The first lake is named Tiwu Ata Mbupu (lake of the ancestors’ souls ); the second is named Tiwu Nuwa Muri Koo Fai (lake of young people’s souls); and the third is called Tiwu Ata Polo (lake of evil spirits). The first and second lakes are situated close together; while the third lake is about 1.5km to the west. Kelimutu is a beautiful place at any time of the day. However, the best time to enjoy this magical place is in the early morning when the clouds haven’t yet covered the view. Many visitors prefer to see the sunrise.
The most popular and convenient starting point to visit Kelimutu is Moni, a village close to the Transflores ‘highway’. Whereas until not too long ago visitors had to hike all the way up to Kelimutu, there is now a paved road to a parking lot where you can enjoy a 30-minute walk through a lush forest full of birdsong, before entering the lake area.

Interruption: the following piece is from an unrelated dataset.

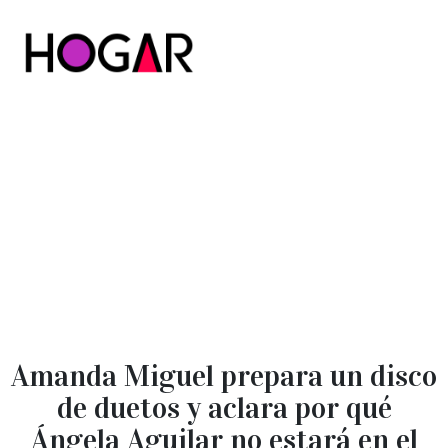
Hogar
Amanda Miguel prepara un disco
de duetos y aclara por qué
Ángela Aguilar no estará en el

Moni, too, is worth a stay. You can do many nice treks in the fertile surroundings of rice fields, forests, and hills. Relax in the hot springs nearby, look at some fine Lio ikat in the market, or enjoy a performance of local dance and music. Another starting point to Kelimutu, and a good alternative to Moni, is Detusoko village, which is about 33km from Kelimutu.
Kelimutu National Park
The Kelimutu crater lakes are only a small part of the Kelimutu National Park. This fascinating area belongs to the worldwide protected areas and is internationally recognized by the United Nations Environment Program. Due to its unique natural features, its high biodiversity, and cultural heritage, Kelimutu National Park attracts thousands of tourists each year. Numerous hills and mountains (Mount Kelibara is the highest peak at 1,731 m) give this region its characteristic touch and provide a habitat for at least 19 rare, endemic bird species. As in so many places in Flores, traditional architecture, dances, and ikat weaving are still deeply rooted among the local people.